Dabei zeugen zwei der Geschichten von Romantik, eine vom Leben in einer Kleinstadt und dem damit verbundenen Tratsch. Als erstes hatte sich Anwohner Torsten Cleve gemeldet. Dieser wusste von des Nachbars Urgroßvater zu berichten: „Der Urgroßvater war dort richtig zuhause, er lebte in einem kleinen Cotton am Waldrand.“ Dieser wollte derzeit nach Amerika, speziell nach Texas auswandern. Dafür habe er Freundin, Familie und Freunde, einfach alles, zurück gelassen und habe sich auf den Weg gemacht. Bereits in Bonsfeld bekam er Gewissensbissen und kehrte zurück. Daheim angekommen sprach er: „Ich wandere doch nicht aus. Mein Texas ist hier!“ – Und deshalb, ergänzt Torsten Cleve, sei auch er Texaner.

Verschmähte Liebe war Auslöser

Stadtführer Karl Goldmann kannte eine ähnliche Geschichte, nur ging es dabei um eine verschmähte Liebe: „Ein junger Mann warb um die Hand seiner Angebeteten. Sie erhörte ihn aber nicht, da sagte er zu ihr: ‚Wenn Du mich nicht willst wandere ich aus nach Texas‘. Er packte seinen Rucksack und wollte gehen. Die junge Frau erschrak, verstellte ihm den Weg, hielt ihn fest und rief: ‚Hier ist Dein Texas!“

Heimatforscher Otto Bürger brachte ebenfalls eine Begebenheit zur Sprache, lieferte jedoch gleich geschichtliches Material. Der Vorgang habe sich in der 20er Jahren des vorigen Jahrhunderts abgespielt: „Dort oben wohnte ein Ehepaar, welches mit ziemlicher Lautstärke seine oft geführten Streitereien austrug.“ Unüberhörbar für die Nachbarschaft. Dabei spielte auch Alkohol eine Rolle, denn der Mann durfte den Schnaps nicht mit nach Hause bringen und stillte seinen Durst in den Stehbierballen Langenbergs. „Dort kostete der ‚Klore‘ (Schnaps) nur einen Groschen und auch das Bier war dort etwas billiger als in der Gaststätte selber.“ Der damals bekannte Begriff „Eck goh hengert Rüttken“ kam daher, dass zwischen Gastraum und Stehbierhalle ein gläsernes Schiebefenster war, durch das die Getränke gereicht wurden.
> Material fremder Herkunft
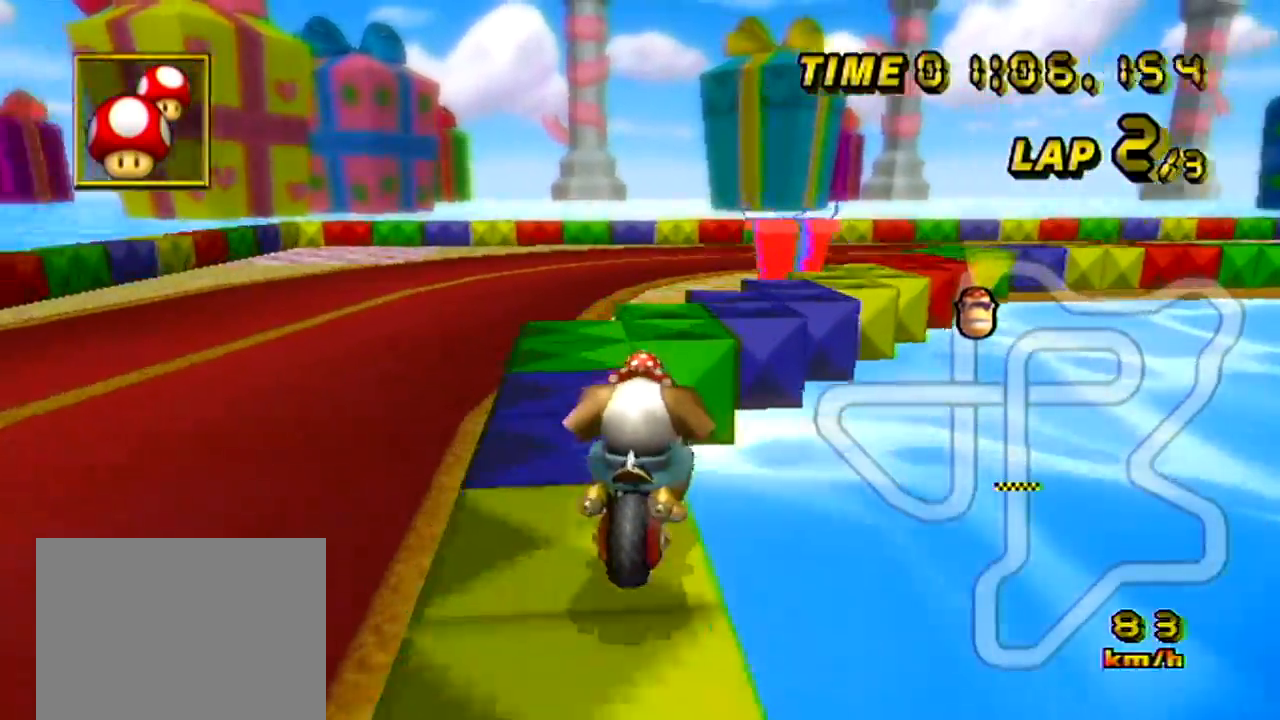
{"buttons": ["A", "R1"], "left_stick": "up-right", "events": [[167, "left_stick", "up-right"], [250, "DPAD_LEFT", "down"], [300, "DPAD_LEFT", "up"]]}
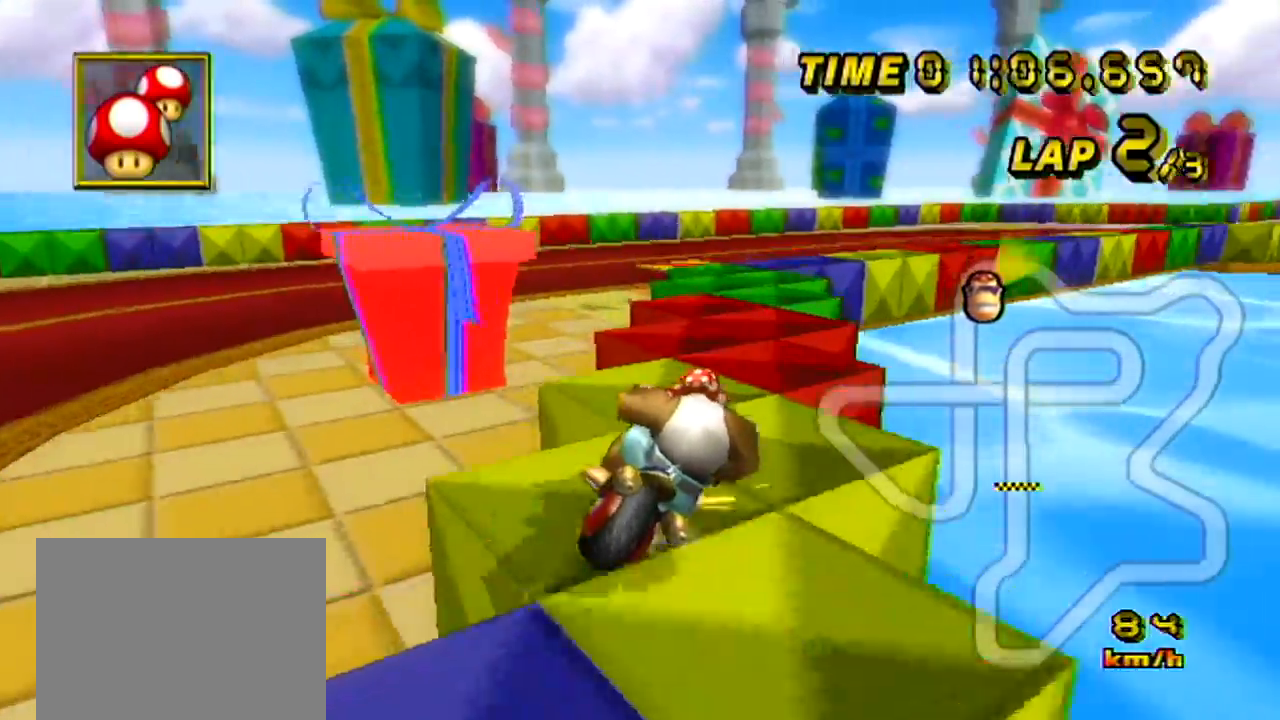
{"buttons": ["A", "R1"], "left_stick": "right", "events": [[351, "left_stick", "right"]]}
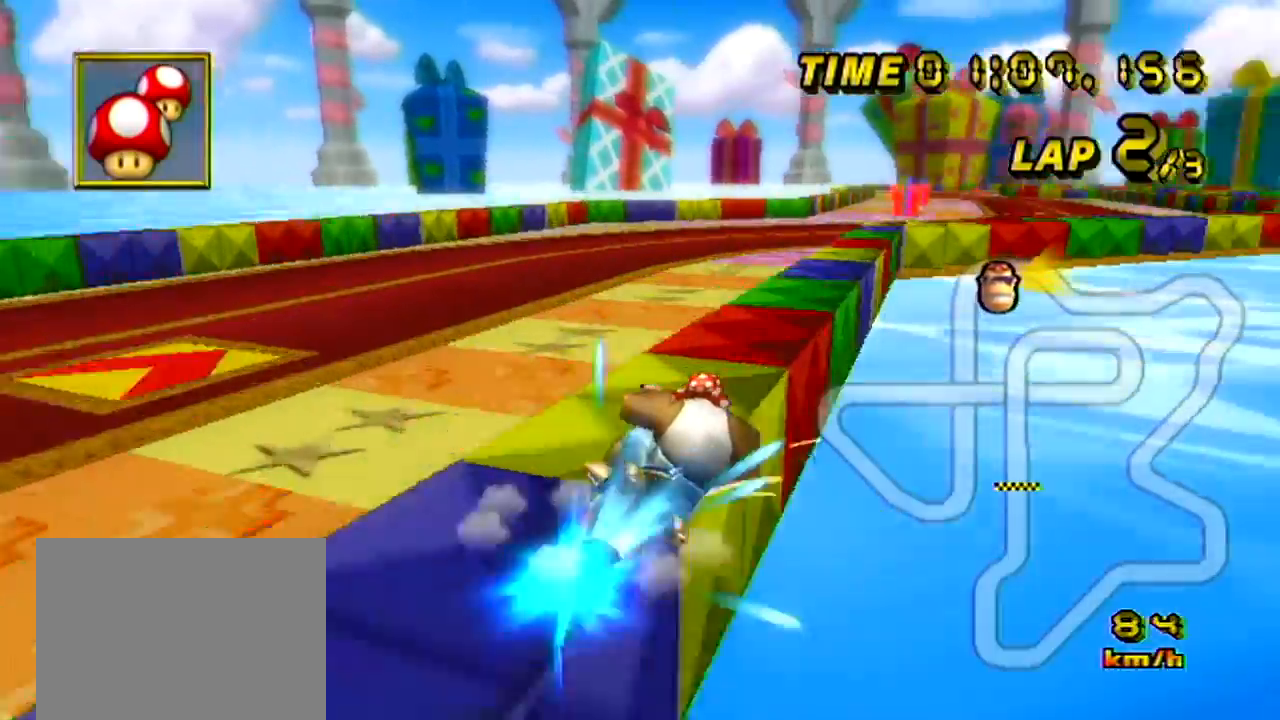
{"buttons": ["A"], "left_stick": "left", "events": [[33, "R1", "up"], [83, "left_stick", "center"], [183, "left_stick", "up-right"], [283, "left_stick", "up-left"], [434, "left_stick", "left"]]}
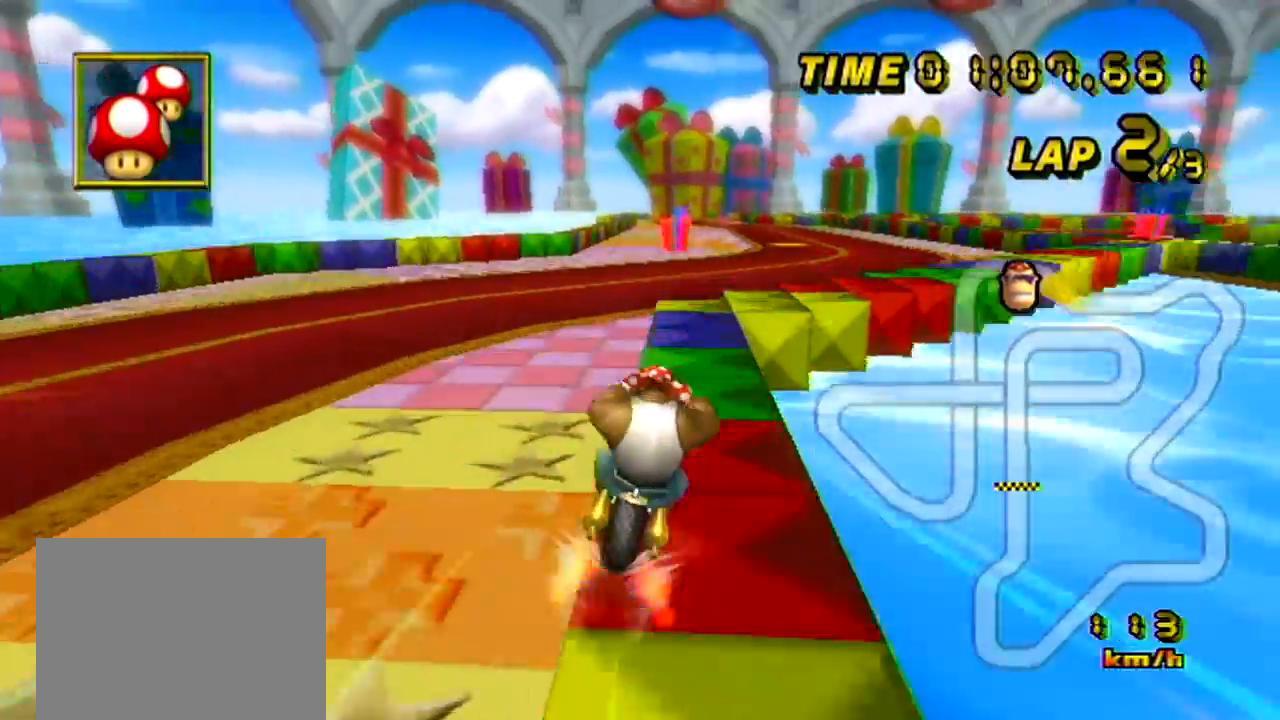
{"buttons": ["A"], "left_stick": "right", "events": [[84, "left_stick", "center"], [367, "left_stick", "right"]]}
Er kam nur bis nach Hamburg

Bei den vielen Streitereien zuhause drohte der Ehemann immer häufiger, er würde bald abhauen, und zwar nach Texas. Irgendwann machte er sich tatsächlich auf den Weg gen Amerika, kam dabei aber nur bis Hamburg. Warum er nicht weiterkam, könne man nur vermuten. Doch er kam zurück. „Natürlich war diese Geschichte in aller Munde und die Hänseleien aus der Nachbarschaft nahmen kein Ende“, so Bürger. „Ach, du warst in Texas? Wie war es denn da?“ Als Folge wurde das Haus, in welchem die Eheleute wohnten, dann nur noch Texas genannt.